R. : Je ne donne aucun crédit aux déclarations nombreuses que j'ai lues dans la bouche de tel ou tel depuis des semaines. Je ne crois que ce que je vois. Nous voulons récupérer les pilotes français dans les meilleurs délais.
Q. : Y aura-t-il d'autres conférences ailleurs avec celle de Paris ?
R. : Il y a, comme vous le savez, un projet de conférence de mise en œuvre des accords de Dayton qui est prévue à Londres et qui sera coordonnée avec la conférence de paix à Paris.

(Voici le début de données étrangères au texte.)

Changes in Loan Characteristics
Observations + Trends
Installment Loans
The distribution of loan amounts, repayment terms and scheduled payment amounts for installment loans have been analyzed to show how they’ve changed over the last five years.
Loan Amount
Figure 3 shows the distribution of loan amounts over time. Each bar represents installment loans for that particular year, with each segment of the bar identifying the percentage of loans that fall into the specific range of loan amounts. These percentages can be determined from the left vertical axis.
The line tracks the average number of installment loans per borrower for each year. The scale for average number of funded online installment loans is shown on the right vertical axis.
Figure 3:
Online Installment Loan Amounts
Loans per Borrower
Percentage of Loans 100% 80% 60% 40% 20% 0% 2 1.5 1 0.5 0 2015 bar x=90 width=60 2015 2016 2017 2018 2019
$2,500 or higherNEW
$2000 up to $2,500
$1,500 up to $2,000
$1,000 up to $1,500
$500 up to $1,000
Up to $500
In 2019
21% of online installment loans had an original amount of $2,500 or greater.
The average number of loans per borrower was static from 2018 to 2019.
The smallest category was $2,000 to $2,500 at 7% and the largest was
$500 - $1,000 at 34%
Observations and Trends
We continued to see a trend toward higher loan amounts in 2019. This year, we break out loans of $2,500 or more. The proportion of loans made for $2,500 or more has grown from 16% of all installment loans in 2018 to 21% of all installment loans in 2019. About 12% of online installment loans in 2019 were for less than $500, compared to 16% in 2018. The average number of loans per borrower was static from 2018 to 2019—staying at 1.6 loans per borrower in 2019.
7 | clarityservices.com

Q. : Avez-vous les dates ?
R. : C'est la même chose que dans l'autre cas, pas encore.
Q. : Avant Paris ?
R. : Oui, probablement, mais le calendrier n'est pas encore complètement articulé.
Déclaration du ministre des Affaires étrangères, M. Hervé de Charette, à l'Assemblée nationale (Paris, 21 novembre 1995)
La France se félicite de l'aboutissement des conversations de proximité, engagées à Dayton (Ohio) le 1er novembre, sous l'égide du Groupe de contact (États-Unis, France, Allemagne, Grande-Bretagne et Russie). Les parties en conflit ont donc choisi de donner une chance à la paix et à la réconciliation.
La France a apporté toute sa contribution à ce résultat. Notre délégation à Dayton a veillé à ce que l'accord de paix préserve les chances de l'unité de la Bosnie-Herzégovine, ainsi que celles de la capitale, Sarajevo.
La conférence internationale qui se tiendra prochainement à Paris permettra l'achèvement du cycle des négociations, la signature des accords de paix et l'engagement d'un processus de stabilité et de bon voisinage.
L'accord de paix est fragile. Les parties doivent donc s'employer de bonne foi, dès aujourd'hui, à le mettre en œuvre dans sa totalité.
La France pèsera de tout son poids, avec une détermination inchangée, en faveur d'une paix durable, fondée sur l'unité de la Bosnie-Herzégovine et sur le respect de nos valeurs.
Enfin, la France conserve un sujet de préoccupation majeur : le sort de ses deux pilotes disparus le 30 août dernier en Bosnie. Nous ne relâcherons pas nos efforts en vue d'obtenir la restitution de ces deux officiers. L'accord de Dayton comporte un engagement clair des parties dans ce sens.